Manifesté entonces que la tentativa me parecía peligrosa, pero a mi parecer lo
más sensato era hacer fuego de inmediato sobre aquellos hombres en el sitio en que
se encontraban; si alguno se salvaba y ofrecía rendirse, le perdonaríamos la vida,
encomendándonos a la Providencia para que nuestros disparos fuesen certeros.
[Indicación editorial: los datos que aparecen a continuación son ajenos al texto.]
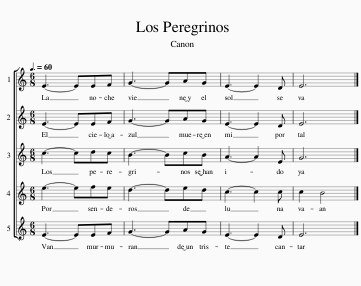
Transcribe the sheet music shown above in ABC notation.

X:1
%%score [ 1 2 3 4 5 ]
L:1/8
Q:3/8=60
M:6/8
I:linebreak $
K:C
V:1 treble
V:2 treble
V:3 treble
V:4 treble
V:5 treble
V:1
 E3- EEF | G3- GAG | E3- E2 D | E6 |] %4
V:2
 E3- EEF | G3- GAG | E3- E2 D | E6 |] %4
V:3
 c3- cdc | B3- BcB | A3- A2 E | G6 |] %4
V:4
 e3- efe | d3- ded | c3- c2 c | c2 B4 |] %4
V:5
 E3- EEF | G3- GAG | E3- E2 D | E6 |] %4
Contestóme con mucha moderación que le repugnaba matar a aquellos
hombres y que hubiera preferido evitarlo, pero que los dos incorregibles villanos
habían sido los promotores del motín y que si llegaban a escaparse estaríamos
perdidos, ya que eran capaces de regresar del barco en compañía de los demás
tripulantes y no cejar hasta encontrarnos.
—Muy bien, entonces —dije yo—; ya veis que la necesidad sanciona mi consejo,
y que no hay otro modo de salvar nuestras vidas.
Pese a todo, y viendo cuánta repugnancia le causaba derramar sangre
humana, le di permiso para que procediera junto con sus compañeros del modo que
creyese mejor.
—Bueno —dije—, dejadlos entonces escapar; la Providencia parece haberlos
despertado a tiempo para salvarse. Ahora, si el resto huye, la culpa será vuestra.
Animado con mis palabras tomó el mosquete que le había dado, se puso una
pistola en el cinto y sus camaradas lo imitaron, cada uno con un arma en la mano.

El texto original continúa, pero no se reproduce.